/athena

Primary LanguagePython

Athena

Research at The Speed of Thought.

Inspiration

The rapid growth of scientific literature has made it challenging for researchers to keep up with the latest developments and ensure the originality of their work. Traditional methods of navigating scholarly information are becoming obsolete, inspiring us to create Athena, a framework that streamlines the literature review process using advanced NLP techniques.

What it does

Athena assists researchers in various stages of the literature review and research discovery process by employing a team of specialized conversational agents to:

  1. Perform intelligent literature search and knowledge discovery
  2. Comprehend and summarize research papers in context
  3. Identify research gaps and analyze trends
  4. Generate and test hypotheses based on existing knowledge
  5. Validate claims against empirical evidence from previous research

How we built it

Athena utilizes a multi-agent architecture with different language models for each agent based on their required capabilities. The agents collaborate by sharing context and memory through long-term and short-term memory systems. The execution pipeline demonstrates the iterative and collaborative nature of the agents, working together to refine research outputs.

Athena's knowledge base combines a vast collection of scientific literature with an embedded bi-directional citation network built using the OpenAlex API, enabling comprehensive analysis of claims and their evolution over time.

Challenges we ran into

Developing Athena presented challenges in managing context and preventing knowledge hallucinations across agents, mitigating error propagation, dealing with computational constraints, and the current lack of visual comprehension abilities.

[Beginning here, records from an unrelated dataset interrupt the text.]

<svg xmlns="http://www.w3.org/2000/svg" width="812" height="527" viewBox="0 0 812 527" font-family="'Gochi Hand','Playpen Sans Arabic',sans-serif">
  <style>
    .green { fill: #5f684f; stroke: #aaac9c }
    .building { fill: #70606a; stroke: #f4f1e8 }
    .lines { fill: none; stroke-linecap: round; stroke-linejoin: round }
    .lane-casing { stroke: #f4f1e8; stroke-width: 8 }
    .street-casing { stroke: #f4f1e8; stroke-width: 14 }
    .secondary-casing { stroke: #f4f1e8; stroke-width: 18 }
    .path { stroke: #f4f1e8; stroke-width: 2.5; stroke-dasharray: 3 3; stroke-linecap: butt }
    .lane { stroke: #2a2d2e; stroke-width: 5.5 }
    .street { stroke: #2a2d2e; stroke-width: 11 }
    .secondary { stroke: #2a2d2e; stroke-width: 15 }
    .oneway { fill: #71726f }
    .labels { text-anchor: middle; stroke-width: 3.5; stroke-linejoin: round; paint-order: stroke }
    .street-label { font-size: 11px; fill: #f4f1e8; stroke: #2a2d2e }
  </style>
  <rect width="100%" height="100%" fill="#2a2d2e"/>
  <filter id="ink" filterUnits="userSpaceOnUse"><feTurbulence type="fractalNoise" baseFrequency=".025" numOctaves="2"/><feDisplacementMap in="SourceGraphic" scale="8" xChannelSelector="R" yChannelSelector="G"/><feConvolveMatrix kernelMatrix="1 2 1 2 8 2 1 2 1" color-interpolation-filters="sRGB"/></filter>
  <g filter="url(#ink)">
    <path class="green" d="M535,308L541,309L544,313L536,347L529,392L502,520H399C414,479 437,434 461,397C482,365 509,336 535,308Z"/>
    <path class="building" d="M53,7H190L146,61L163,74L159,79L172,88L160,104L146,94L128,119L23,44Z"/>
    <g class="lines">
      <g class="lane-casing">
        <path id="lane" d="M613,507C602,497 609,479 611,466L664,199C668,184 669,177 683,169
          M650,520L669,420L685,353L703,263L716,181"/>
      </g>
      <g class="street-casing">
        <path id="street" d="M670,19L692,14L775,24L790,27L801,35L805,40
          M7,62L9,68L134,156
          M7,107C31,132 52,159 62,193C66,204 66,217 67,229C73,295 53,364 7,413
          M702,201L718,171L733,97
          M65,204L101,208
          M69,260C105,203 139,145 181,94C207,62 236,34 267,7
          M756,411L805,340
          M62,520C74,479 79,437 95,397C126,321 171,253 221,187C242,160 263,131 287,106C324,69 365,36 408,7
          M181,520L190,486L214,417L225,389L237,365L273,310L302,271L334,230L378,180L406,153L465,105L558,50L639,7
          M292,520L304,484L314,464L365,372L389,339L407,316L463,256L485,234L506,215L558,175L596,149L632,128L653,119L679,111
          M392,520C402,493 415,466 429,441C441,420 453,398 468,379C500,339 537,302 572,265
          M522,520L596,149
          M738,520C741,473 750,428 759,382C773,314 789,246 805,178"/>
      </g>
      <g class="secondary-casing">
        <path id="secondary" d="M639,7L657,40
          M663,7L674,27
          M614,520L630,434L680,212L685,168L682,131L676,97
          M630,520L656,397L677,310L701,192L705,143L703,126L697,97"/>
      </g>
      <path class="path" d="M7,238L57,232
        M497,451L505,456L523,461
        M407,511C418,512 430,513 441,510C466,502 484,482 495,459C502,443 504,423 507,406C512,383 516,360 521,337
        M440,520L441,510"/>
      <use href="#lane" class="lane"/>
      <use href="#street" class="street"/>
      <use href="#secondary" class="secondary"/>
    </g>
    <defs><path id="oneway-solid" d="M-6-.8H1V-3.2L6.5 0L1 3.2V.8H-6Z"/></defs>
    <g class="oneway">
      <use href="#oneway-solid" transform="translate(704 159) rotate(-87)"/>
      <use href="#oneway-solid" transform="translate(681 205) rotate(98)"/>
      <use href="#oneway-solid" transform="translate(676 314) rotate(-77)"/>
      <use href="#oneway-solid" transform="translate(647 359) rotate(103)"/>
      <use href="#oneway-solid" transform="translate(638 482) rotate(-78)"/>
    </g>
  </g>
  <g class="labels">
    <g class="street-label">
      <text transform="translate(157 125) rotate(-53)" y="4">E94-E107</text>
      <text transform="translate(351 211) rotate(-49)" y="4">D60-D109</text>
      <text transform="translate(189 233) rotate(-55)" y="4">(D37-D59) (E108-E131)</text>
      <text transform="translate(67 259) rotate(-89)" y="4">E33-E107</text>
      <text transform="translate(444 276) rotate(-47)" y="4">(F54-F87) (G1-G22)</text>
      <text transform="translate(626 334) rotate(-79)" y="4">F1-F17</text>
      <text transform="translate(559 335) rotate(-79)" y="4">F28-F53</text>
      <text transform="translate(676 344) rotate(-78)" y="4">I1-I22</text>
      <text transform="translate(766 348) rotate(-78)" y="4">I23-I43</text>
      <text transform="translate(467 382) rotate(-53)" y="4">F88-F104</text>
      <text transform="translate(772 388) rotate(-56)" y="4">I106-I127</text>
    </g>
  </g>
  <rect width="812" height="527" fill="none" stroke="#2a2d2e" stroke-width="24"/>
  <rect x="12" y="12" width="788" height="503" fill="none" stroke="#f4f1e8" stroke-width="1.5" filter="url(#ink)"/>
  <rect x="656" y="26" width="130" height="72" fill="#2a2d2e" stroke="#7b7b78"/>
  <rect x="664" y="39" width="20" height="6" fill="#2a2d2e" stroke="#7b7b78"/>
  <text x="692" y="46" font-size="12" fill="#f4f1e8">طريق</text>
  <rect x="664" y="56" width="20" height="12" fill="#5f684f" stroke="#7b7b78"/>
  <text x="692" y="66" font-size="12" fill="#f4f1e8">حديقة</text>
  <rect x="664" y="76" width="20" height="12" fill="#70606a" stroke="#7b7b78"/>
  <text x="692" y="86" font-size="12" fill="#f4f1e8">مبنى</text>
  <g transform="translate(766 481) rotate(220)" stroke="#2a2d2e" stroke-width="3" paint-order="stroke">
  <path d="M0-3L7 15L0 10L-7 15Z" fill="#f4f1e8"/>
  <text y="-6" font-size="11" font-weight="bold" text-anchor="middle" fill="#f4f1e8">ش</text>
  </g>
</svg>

Accomplishments that we're proud of

We developed a novel framework for AI-assisted research discovery that integrates diverse data sources into a comprehensive knowledge base, enabling key research capabilities like gap analysis, hypothesis testing, and claim validation.

What we learned

We gained insights into the challenges of designing collaborative multi-agent systems, the importance of robust knowledge management and context tracking, and the potential of large language models in scientific research and discovery.

What's next for Athena

Future plans include incorporating visual comprehension capabilities, improving hallucination management, implementing inter-agent checks and thought propagation techniques, optimizing performance, and expanding Athena's knowledge base to cover a wider range of scientific domains.